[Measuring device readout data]
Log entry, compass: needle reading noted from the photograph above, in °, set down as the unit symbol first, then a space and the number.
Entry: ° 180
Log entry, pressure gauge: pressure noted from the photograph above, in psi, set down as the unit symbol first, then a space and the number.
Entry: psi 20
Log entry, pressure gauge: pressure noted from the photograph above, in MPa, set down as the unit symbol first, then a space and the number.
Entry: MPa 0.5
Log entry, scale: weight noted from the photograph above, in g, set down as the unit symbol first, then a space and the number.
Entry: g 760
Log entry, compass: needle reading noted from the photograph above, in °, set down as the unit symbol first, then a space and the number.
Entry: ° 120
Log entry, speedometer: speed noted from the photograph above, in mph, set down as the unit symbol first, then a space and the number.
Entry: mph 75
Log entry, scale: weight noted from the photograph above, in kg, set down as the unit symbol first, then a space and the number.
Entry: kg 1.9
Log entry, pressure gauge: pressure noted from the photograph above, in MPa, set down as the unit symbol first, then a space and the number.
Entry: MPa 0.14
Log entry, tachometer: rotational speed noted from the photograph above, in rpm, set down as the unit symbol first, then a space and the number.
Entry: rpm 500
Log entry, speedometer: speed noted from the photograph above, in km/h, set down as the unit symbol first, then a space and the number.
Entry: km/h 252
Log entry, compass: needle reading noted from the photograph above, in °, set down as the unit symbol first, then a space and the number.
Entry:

Action item: Transcribe the lines above word for word.

Exercise solution:
Log entry, compass: needle reading noted from the photograph above, in °, set down as the unit symbol first, then a space and the number.
Entry: ° 180
Log entry, pressure gauge: pressure noted from the photograph above, in psi, set down as the unit symbol first, then a space and the number.
Entry: psi 20
Log entry, pressure gauge: pressure noted from the photograph above, in MPa, set down as the unit symbol first, then a space and the number.
Entry: MPa 0.5
Log entry, scale: weight noted from the photograph above, in g, set down as the unit symbol first, then a space and the number.
Entry: g 760
Log entry, compass: needle reading noted from the photograph above, in °, set down as the unit symbol first, then a space and the number.
Entry: ° 120
Log entry, speedometer: speed noted from the photograph above, in mph, set down as the unit symbol first, then a space and the number.
Entry: mph 75
Log entry, scale: weight noted from the photograph above, in kg, set down as the unit symbol first, then a space and the number.
Entry: kg 1.9
Log entry, pressure gauge: pressure noted from the photograph above, in MPa, set down as the unit symbol first, then a space and the number.
Entry: MPa 0.14
Log entry, tachometer: rotational speed noted from the photograph above, in rpm, set down as the unit symbol first, then a space and the number.
Entry: rpm 500
Log entry, speedometer: speed noted from the photograph above, in km/h, set down as the unit symbol first, then a space and the number.
Entry: km/h 252
Log entry, compass: needle reading noted from the photograph above, in °, set down as the unit symbol first, then a space and the number.
Entry:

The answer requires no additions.